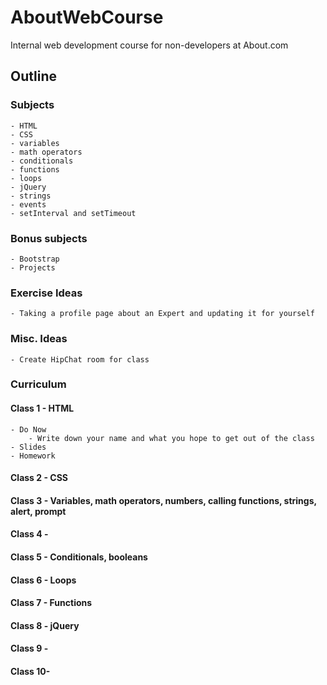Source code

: # AboutWebCourse
Internal web development course for non-developers at About.com


## Outline

### Subjects
    - HTML
    - CSS
    - variables
    - math operators
    - conditionals
    - functions
    - loops
    - jQuery
    - strings
    - events
    - setInterval and setTimeout

### Bonus subjects
    - Bootstrap
    - Projects

### Exercise Ideas
    - Taking a profile page about an Expert and updating it for yourself

### Misc. Ideas
    - Create HipChat room for class

### Curriculum    
#### Class 1 - HTML
    - Do Now
        - Write down your name and what you hope to get out of the class
    - Slides 
    - Homework

#### Class 2 - CSS

#### Class 3 - Variables, math operators, numbers, calling functions, strings, alert, prompt

#### Class 4 - 

#### Class 5 - Conditionals, booleans

#### Class 6 - Loops

#### Class 7 - Functions

#### Class 8 - jQuery

#### Class 9 - 

#### Class 10-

• WHAT YOU NEED TO DO: Substitute "Warm-up" for "Do Now" in the material above, and reproduce everything else unchanged while leaving out the pictures.

• YOUR SOLUTION:
Source code

: # AboutWebCourse
Internal web development course for non-developers at About.com


## Outline

### Subjects
    - HTML
    - CSS
    - variables
    - math operators
    - conditionals
    - functions
    - loops
    - jQuery
    - strings
    - events
    - setInterval and setTimeout

### Bonus subjects
    - Bootstrap
    - Projects

### Exercise Ideas
    - Taking a profile page about an Expert and updating it for yourself

### Misc. Ideas
    - Create HipChat room for class

### Curriculum    
#### Class 1 - HTML
    - Warm-up
        - Write down your name and what you hope to get out of the class
    - Slides 
    - Homework

#### Class 2 - CSS

#### Class 3 - Variables, math operators, numbers, calling functions, strings, alert, prompt

#### Class 4 - 

#### Class 5 - Conditionals, booleans

#### Class 6 - Loops

#### Class 7 - Functions

#### Class 8 - jQuery

#### Class 9 - 

#### Class 10-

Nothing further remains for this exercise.